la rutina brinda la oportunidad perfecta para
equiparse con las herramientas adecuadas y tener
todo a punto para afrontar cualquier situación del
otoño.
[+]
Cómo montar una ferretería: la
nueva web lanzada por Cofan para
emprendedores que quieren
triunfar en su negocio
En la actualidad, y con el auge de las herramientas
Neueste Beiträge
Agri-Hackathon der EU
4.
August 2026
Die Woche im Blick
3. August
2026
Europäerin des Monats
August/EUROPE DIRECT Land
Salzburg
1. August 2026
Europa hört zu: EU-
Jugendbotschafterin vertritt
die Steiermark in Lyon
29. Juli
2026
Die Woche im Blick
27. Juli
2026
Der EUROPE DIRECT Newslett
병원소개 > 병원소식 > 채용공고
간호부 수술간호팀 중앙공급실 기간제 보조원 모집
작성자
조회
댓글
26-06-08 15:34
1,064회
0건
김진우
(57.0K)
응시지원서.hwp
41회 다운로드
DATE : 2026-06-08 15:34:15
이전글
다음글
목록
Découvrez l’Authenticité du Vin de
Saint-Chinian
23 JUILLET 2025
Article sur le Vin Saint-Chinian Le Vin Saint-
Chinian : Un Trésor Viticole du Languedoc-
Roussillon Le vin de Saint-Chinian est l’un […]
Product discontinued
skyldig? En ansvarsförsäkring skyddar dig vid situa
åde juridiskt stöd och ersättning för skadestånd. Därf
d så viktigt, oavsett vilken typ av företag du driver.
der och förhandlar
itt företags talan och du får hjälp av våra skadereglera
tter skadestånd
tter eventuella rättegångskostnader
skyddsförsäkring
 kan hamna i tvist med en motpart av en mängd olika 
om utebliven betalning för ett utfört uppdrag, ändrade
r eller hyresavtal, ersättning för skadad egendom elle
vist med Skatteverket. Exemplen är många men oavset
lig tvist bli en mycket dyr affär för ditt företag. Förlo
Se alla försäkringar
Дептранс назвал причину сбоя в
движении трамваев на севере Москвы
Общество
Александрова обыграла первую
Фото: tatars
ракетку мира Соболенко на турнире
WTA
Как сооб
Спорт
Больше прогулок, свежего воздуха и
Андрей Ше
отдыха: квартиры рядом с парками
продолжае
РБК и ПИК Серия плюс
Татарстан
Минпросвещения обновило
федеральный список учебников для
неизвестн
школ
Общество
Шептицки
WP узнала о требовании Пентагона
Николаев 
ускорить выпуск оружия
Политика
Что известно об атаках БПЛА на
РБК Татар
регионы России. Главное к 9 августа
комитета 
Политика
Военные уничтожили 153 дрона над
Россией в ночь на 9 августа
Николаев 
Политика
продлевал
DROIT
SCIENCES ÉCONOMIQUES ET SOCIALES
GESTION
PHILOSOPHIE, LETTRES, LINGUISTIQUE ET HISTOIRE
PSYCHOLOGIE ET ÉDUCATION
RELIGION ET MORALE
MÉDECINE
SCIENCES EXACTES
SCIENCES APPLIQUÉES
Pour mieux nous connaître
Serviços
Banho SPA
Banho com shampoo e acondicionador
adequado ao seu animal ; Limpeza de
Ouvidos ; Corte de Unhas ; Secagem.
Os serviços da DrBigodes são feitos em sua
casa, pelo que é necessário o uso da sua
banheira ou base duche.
━━━━
WORK REQUEST
In the entries above, find every line holding the word "Saint" and copy it out.

ANSWER AREA
Saint-Chinian
Article sur le Vin Saint-Chinian Le Vin Saint-
Roussillon Le vin de Saint-Chinian est l’un […]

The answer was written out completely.